卢那察尔斯基在分析《许佩里翁》的过程中时时流露出发自内心的叹赏,并且多次将荷尔德林的思想与马克思的观念相提并论,如:“马克思说,和谐属于希腊发展阶段的人类,可是我们永远不能复返了。荷尔德林说,是的,和谐曾经属于人类,我们离开了它,可是我们应当返回到和谐去。他的革命的反应性就在于此。”24 但我们知道,正当卢那察尔斯基阐述这一观点的时候,在苏联正发生着荷尔德林时代德国所发生的事情,暴力与专制笼罩着整个国家,与自然的和谐之美遭到野蛮的践踏。以卢那察尔斯基思辩之深刻,他不会意识不到这种现实与历史的相似性,但他却仍然如此热衷于为荷尔德林这一疯癫者正名,对此最好的解释就是,俄罗斯民族文化理念确立了卢那察尔斯基隐秘的道德立场,这一立场将始终制约着他对欧洲文学的理解,而这种理解则于内在意义上颠覆着他的官方意识形态立场。

――――――――
1、2:卢那察尔斯基《<爱与死的搏斗>——罗曼·罗兰的新剧本》,蒋路译,见《论文学》,人民文学出版社,1978年,第521-522页、第523-524页。
3、4、5、6、7:卢那察尔斯基《解放了的堂吉诃德》,瞿秋白译,人民文学出版社,1985年版,第13-14页、第28-30页、第44页、第63-64页、第84-87页。

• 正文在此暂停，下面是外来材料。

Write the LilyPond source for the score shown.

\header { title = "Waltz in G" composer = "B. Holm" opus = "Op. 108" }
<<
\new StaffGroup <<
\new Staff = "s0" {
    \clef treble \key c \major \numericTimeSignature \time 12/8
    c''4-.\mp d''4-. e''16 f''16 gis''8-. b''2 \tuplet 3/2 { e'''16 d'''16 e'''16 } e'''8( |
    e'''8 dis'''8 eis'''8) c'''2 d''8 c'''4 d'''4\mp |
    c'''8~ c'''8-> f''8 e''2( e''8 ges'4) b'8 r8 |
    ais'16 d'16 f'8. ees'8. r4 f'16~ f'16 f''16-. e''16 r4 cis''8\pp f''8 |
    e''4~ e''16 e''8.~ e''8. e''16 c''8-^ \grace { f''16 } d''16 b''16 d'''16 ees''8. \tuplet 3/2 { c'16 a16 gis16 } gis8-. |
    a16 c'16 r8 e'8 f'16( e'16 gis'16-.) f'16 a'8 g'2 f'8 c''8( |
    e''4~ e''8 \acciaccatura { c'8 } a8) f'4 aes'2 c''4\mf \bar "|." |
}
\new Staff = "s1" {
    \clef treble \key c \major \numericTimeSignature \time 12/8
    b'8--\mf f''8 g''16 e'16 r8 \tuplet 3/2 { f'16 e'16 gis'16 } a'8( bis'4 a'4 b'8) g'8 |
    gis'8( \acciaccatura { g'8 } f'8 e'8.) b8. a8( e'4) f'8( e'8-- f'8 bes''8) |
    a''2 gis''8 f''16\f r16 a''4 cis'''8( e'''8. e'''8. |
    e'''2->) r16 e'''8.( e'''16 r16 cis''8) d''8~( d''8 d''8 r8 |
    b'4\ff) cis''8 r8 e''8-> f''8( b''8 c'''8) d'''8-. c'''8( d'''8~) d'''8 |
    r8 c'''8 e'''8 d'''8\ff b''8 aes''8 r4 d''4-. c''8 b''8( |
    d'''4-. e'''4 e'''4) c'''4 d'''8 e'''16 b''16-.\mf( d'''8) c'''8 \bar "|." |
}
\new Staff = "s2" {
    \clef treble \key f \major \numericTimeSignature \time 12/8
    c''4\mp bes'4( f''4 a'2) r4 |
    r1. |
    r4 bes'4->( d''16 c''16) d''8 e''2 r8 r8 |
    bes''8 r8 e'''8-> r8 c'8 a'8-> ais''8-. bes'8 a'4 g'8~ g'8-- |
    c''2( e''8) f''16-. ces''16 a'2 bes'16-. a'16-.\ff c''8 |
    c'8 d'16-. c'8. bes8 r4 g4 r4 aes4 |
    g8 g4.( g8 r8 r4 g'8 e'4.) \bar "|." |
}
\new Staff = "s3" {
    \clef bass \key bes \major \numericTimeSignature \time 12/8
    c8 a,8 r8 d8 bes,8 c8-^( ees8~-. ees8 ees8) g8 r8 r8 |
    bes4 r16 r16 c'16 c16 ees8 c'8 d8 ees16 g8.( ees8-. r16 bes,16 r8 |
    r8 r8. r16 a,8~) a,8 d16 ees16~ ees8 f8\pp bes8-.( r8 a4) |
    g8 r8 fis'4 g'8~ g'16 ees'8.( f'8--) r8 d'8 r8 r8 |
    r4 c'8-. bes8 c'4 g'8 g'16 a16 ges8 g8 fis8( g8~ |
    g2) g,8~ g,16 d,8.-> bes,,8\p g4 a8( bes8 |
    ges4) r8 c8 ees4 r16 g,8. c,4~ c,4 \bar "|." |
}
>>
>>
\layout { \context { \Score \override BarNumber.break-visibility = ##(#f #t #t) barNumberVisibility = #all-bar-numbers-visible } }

8:鲁迅《集外集拾遗·<解放了的堂·吉诃德>后记》,《鲁迅全集》第七卷,人民文学出版社,1981年版,第397-398页。
9:鲁迅《二心集·<中华民国的新“堂·吉诃德”们>》,《鲁迅全集》第四卷,人民文学出版社,1981年版,第352页。
10:鲁迅《南腔北调集·<真假堂·吉诃德>》,《鲁迅全集》第四卷,人民文学出版社,1981年版,第519页。
11:鲁迅《三闲集·通信》,《鲁迅全集》第四卷,人民文学出版社,1981年版,第100页。
12、13、14、15、16:卢那察尔斯基《莎士比亚人物陪衬下的培根》,蒋路译,见《卢那察尔斯基论文学》,人民文学出版社,1978年,第422页、435-436页、第422页、第427页、第431页。
17:《巴赫金全集》第一卷,张杰、樊锦鑫译,河北教育出版社,1998年,第384页。
18、19、24:卢那察尔斯基《艺术史上的社会因素和病态因素》,见《关于艺术的对话》,吴谷鹰译,三联书店,1991年,第273页、第266页、第249-250页。
20、21、22、23:《荷尔德林文集》,戴晖译,商务印书馆,1999年,第144-145页、第24页、第74页、第76页。